What the task needs is every record repeated exactly, nothing more.

(Dataset records)
****

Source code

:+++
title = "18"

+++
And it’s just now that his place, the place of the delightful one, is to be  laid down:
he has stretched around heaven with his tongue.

****

◆ Answer box
Source code

:+++
title = "18"

+++
And it’s just now that his place, the place of the delightful one, is to be  laid down:
he has stretched around heaven with his tongue.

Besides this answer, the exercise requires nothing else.